Bref, Master of None est une série qui suit le quotidien de Dev, un jeune acteur de second plan, ses amis, ses amours, ses emmerdes, tout ça.

Et en parlant d’emmerdes, la série avait un très fort potentiel pour devenir emmerdante (comme toutes les séries bâties autour d’un seul personnage), mais heureusement pour nous, Master of None déborde d’humour, d’énergie, et de moments absolument choupis et pas du tout culcul (un équilibre très rare).

Et aussi, c’est une anecdote, mais les parents de Dev dans la série sont joués par les vrais parents d’Aziz Ansari, et non seulement son père crève l’écran alors que c’est même pas un professionnel, mais aussi c’est les gens les plus adorables du monde, et je voudrais les adopter tout de suite s’il vous plaît.



(Ils pourront m’aider à élever le gosse sans dents de Stranger Things.)




Voilà, c’est mon top personnel de 2016, j’espère qu’il t’aura aidé à relativiser la nullité qu’a été cette année.

(Enfin, dans la globalité des choses, hein.)

(Parce que personnellement j’ai eu une très bonne année 2016 – j’ai eu une augmentation, je me suis baignée sous des cascades, j’ai fait du vélo et j’ai mangé des Ferrero Rocher géants.)

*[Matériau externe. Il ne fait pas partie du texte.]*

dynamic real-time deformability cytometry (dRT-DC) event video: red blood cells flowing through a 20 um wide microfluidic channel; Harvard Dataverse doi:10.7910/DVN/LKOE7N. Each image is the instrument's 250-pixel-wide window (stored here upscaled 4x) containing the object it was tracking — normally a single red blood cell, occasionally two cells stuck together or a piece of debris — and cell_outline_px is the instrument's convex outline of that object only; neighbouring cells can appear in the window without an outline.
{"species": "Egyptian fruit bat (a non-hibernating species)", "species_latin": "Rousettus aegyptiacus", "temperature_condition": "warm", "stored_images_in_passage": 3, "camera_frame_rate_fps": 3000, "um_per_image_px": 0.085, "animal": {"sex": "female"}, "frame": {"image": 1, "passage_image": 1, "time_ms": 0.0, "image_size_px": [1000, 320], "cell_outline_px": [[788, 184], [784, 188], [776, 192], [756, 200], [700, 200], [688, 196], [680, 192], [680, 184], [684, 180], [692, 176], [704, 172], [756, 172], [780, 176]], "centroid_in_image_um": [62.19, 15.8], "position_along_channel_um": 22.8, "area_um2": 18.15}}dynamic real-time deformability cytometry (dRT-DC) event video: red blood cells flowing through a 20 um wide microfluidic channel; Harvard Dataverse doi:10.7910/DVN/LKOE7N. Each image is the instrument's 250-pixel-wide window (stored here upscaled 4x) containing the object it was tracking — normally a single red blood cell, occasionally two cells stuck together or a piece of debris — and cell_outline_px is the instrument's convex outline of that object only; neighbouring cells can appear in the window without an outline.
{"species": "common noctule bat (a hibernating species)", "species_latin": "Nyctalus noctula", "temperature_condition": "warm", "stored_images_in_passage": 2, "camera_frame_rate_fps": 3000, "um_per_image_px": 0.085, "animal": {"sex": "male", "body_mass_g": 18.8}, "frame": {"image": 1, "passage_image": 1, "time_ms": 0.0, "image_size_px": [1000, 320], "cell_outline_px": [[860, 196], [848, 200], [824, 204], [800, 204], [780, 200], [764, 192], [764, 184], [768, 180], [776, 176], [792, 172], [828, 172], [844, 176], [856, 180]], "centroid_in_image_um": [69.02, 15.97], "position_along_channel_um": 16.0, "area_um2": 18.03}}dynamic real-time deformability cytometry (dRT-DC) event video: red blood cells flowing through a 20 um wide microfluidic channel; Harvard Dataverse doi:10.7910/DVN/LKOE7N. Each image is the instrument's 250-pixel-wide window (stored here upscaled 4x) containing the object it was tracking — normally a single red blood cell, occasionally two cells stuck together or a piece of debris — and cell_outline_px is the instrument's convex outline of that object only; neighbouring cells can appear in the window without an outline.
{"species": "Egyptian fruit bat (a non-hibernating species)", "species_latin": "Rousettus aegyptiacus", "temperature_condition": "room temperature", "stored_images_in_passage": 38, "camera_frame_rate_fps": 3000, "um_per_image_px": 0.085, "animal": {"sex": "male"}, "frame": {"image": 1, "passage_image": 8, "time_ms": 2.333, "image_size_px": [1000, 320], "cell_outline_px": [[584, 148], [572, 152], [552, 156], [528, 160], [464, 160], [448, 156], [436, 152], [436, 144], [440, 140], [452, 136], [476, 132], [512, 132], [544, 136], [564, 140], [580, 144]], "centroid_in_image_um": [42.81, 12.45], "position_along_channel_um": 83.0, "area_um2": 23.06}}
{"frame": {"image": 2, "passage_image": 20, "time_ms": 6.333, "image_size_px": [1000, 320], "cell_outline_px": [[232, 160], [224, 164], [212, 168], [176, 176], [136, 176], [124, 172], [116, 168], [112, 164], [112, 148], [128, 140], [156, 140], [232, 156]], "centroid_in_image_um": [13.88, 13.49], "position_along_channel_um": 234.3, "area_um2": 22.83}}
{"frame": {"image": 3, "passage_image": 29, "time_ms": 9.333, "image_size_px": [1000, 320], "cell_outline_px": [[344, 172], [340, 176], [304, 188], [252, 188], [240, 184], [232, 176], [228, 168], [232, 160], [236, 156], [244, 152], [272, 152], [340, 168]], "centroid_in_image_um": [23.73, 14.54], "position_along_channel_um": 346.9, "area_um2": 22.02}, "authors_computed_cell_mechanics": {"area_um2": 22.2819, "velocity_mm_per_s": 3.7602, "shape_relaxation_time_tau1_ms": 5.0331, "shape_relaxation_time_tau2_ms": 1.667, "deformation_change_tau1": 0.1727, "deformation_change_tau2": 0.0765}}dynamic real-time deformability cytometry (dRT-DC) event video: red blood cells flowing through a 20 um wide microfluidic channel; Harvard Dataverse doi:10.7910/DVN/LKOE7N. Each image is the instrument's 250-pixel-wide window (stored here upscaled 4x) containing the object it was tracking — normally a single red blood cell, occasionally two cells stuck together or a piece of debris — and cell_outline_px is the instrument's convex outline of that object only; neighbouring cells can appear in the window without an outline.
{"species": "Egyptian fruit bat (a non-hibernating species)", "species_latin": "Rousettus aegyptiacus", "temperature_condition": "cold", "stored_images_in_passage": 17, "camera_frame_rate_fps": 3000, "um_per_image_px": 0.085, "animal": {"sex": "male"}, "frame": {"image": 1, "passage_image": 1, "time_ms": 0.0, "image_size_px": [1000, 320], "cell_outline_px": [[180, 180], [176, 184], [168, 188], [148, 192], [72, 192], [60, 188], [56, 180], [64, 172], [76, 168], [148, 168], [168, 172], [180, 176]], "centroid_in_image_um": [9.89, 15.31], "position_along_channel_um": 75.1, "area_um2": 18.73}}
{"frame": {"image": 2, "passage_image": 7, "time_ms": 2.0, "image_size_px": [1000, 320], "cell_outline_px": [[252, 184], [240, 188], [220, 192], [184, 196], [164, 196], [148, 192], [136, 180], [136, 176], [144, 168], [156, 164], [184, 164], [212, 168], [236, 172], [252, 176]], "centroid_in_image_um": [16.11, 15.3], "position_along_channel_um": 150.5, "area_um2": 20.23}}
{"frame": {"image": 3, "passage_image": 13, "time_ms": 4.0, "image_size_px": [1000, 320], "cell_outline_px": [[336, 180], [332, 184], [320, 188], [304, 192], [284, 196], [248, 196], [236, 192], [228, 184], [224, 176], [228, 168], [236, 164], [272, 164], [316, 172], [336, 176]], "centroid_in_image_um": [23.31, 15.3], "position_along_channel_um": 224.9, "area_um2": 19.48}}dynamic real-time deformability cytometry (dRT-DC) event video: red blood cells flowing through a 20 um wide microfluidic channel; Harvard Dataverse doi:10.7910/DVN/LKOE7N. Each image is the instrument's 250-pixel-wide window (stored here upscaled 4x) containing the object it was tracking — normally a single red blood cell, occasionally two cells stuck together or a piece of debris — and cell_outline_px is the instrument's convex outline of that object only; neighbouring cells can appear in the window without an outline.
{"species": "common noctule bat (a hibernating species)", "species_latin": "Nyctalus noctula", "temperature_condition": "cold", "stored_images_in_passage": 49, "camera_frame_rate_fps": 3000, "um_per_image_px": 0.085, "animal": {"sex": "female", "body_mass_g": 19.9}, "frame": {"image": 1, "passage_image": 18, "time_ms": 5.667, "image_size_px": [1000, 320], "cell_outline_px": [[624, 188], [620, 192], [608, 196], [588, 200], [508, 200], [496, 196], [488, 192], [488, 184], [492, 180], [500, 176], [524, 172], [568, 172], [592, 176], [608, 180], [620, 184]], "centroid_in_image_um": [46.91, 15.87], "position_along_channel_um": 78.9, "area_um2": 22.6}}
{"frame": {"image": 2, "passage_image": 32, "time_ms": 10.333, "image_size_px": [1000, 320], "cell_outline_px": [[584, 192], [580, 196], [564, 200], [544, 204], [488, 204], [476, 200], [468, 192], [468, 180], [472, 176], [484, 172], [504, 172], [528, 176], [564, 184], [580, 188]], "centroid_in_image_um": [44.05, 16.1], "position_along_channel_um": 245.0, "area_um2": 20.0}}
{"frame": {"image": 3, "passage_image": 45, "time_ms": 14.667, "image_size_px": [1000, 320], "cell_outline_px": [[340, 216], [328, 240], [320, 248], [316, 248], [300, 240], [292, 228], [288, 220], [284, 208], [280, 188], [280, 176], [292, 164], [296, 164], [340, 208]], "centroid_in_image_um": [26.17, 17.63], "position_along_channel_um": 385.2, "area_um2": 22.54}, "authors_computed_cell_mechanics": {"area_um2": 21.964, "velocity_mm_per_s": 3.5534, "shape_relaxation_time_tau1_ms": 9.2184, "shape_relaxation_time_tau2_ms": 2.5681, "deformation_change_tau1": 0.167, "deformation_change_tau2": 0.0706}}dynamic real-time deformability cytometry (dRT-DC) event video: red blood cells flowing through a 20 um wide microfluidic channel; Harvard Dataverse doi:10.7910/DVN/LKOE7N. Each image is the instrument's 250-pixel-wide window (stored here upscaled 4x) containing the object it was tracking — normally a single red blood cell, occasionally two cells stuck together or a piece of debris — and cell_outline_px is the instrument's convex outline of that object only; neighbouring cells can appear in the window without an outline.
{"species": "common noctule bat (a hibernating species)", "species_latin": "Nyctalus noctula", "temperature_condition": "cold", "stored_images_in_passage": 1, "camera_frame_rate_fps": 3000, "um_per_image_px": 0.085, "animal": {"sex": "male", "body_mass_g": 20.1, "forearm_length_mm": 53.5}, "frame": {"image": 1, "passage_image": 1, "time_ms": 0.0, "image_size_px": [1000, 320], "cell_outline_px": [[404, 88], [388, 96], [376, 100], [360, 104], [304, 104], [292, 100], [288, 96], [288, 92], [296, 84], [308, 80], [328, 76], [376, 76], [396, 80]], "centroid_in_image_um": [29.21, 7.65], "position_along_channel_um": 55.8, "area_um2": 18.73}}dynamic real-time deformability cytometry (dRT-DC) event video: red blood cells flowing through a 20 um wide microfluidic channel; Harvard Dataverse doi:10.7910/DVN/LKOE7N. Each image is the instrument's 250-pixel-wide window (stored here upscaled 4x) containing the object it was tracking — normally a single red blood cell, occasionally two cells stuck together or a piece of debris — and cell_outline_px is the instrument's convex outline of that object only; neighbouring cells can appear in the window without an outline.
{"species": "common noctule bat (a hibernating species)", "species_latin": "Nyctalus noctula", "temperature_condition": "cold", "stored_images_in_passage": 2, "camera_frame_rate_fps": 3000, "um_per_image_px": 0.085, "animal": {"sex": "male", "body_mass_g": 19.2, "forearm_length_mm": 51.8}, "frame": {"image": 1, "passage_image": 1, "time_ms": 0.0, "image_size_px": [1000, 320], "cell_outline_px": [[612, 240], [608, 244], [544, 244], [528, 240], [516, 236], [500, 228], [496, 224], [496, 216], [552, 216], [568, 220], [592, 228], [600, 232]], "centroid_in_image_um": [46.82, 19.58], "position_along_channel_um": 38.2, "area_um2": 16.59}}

(Et c’est pas genre une boîte de petits Ferrero Rochers en forme de Ferrero Rocher géant.)

(C’est UN GROS rocher.)

(Je sais pas si tu saisis à quel point c’est important comme nuance.)

Bref, c’est tout pour aujourd’hui – n’hésite pas à partager tes coups de cœur, j’accueille toutes les suggestions de nouvelles séries avec grand plaisir.

(Sauf toi, Sarah.)

(Tu m’en donnes déjà trop, laisse un peu parler les autres.)